Our excellent FAQ addreses such issues as time to review, etc. It is worth a look.

I have submitted it numerous times in the last year, maybe even two and it has never appeared in the listings.
 

pvgool

kEditall/kCatmv
Curlie Meta
Joined
Oct 8, 2002
Messages
10,093
In that case you have done everything you can do.
Regarding a lisiting in DMOZ you now can only wait. See the FAQ for more explanation.
 

bobmutch

Member
Joined
Aug 21, 2004
Messages
132
boxingscene: "I have submitted it numerous times in the last year, maybe even two and it has never appeared in the listings. "
I have read this practice is discouraged. It doesn't help to submit your site over and over.
12-20-2004 hutcheson/meta - "There's almost never a need to resubmit, once it has been received."
Having said that the follow link has some advice on reasons to resubmit - Major Site Changes.


You may want to consider applying as an editor and make the boxing category a really happening place. It would seem that you are qualified to do the job as you know the industry well and it would be a real service to your industries community to have a better resource where all the quality boxing sites are.

In noting the above I will also paste the following from the ODP editor application.
"We do not bar editors with business affiliations, since those editors with their own sites usually know their competition and related sites better than anyone. This knowledge can be ideal for helping build an authoritative directory. However, we will not tolerate editors who only add their own sites, or maliciously interfere with others' listings in the directory."

So it would take a commitment to do more than just add your own site.

Hopes this helps some.

I am a non-eidtor and my advise should be considered non-authoritative.
 

hutcheson

Curlie Meta
Joined
Mar 23, 2002
Messages
19,136
OK, I think I see the problem here. You thought "submitting" a site "got" it a listing, and you apparently further thought "submitting" a site got it "assigned" a "peon" to review it on a "schedule," and a "manager" to fire the peon if "followthrough didn't occur within maximally profitable timeframes", and a venture capitalist to buy out the company and
"rightsize the company to meet financial targets and position it for emerging markets," right?

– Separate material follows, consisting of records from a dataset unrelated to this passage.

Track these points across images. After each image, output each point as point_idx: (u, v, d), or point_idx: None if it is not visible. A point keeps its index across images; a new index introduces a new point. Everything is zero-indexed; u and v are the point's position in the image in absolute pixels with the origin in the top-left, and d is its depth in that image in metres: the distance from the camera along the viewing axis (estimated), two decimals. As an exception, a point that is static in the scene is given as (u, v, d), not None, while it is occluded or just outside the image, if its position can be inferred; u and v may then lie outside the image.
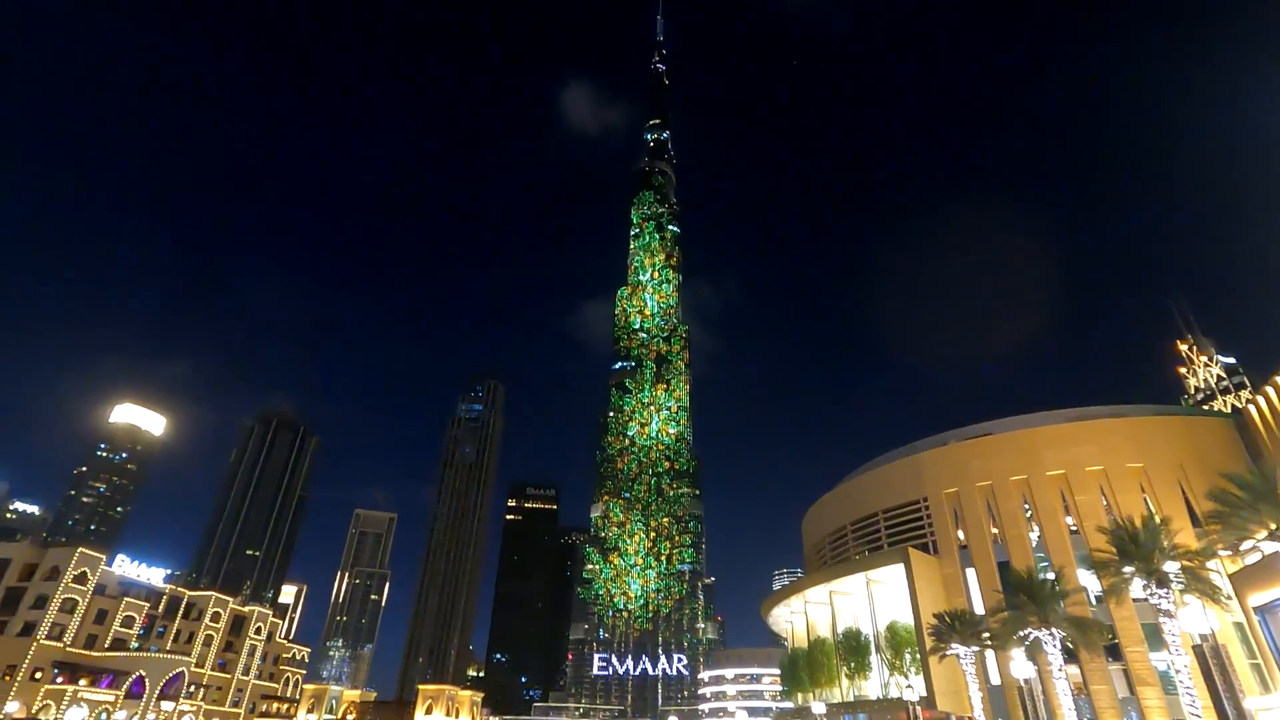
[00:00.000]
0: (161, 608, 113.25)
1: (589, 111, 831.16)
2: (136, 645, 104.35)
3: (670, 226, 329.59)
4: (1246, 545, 34.49)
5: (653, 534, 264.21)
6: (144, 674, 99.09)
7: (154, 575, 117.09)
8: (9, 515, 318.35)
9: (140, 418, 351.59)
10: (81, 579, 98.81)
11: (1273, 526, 31.39)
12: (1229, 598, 45.04)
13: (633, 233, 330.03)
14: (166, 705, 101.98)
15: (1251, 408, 61.56)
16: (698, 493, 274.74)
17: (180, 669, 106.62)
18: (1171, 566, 38.21)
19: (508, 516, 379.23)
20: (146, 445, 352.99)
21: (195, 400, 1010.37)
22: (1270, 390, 57.24)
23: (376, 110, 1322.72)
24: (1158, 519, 41.67)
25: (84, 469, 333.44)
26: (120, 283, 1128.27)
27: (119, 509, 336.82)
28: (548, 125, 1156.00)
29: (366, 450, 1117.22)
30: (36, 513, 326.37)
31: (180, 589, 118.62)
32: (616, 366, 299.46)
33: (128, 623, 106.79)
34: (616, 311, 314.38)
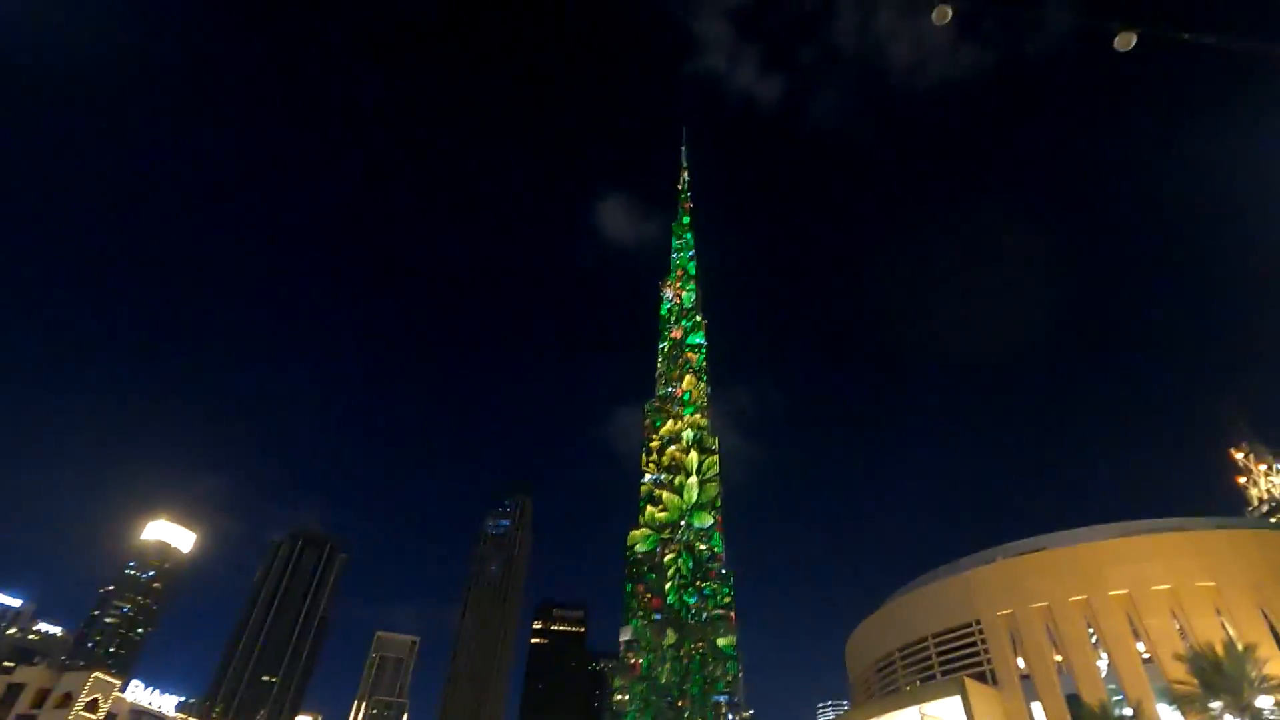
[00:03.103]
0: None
1: (621, 222, 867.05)
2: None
3: (697, 339, 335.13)
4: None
5: (684, 660, 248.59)
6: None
7: (166, 703, 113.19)
8: (32, 636, 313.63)
9: (171, 534, 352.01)
10: (92, 706, 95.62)
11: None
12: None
13: (660, 346, 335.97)
14: None
15: (1326, 520, 57.42)
16: (732, 614, 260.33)
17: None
18: (1265, 701, 34.36)
19: (533, 640, 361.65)
20: (174, 563, 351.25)
21: (225, 513, 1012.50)
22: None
23: (405, 215, 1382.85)
24: (1240, 645, 37.90)
25: (110, 588, 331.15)
26: (159, 395, 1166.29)
27: (140, 630, 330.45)
28: (579, 235, 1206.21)
29: (391, 567, 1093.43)
30: (59, 634, 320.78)
31: (189, 718, 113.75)
32: (646, 479, 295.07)
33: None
34: (645, 423, 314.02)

None of that is present. There's no way, ever, to "get" a site listed. "No site is guaranteed a listing," it says right up front in the submittal policies.

Now, a suggestion means the site is available for an editor to review. But there's nobody to tell editors what to do and when to do it and what if or else. We're like, volunteers.

So, when an editor chooses to work to build up the boxing category, your site suggestion will be there for him to use. But nobody ever knows when that will happen, or what he'll work on first (Google searches, or URLs from Danish Boxing Magazine, or suggestions, or whatever), and if he works on suggestions, nobody else knows which suggestions he'll work on first.

There's an enormous amount of effort not put into that kind of micro-management, which goes into editing instead; there's an even larger amount of editor effort freed up by the lack of
"uninformed micromanagement"
(which is, of course, a redundant phrase.)

But the result is, nobody can know when any particular site will be reviewed, and (to protect editors from the kind of abuse all too many people are willing to put out) nobody can influence when any particular site will be reviewed -- attempts to do so can result in shunning.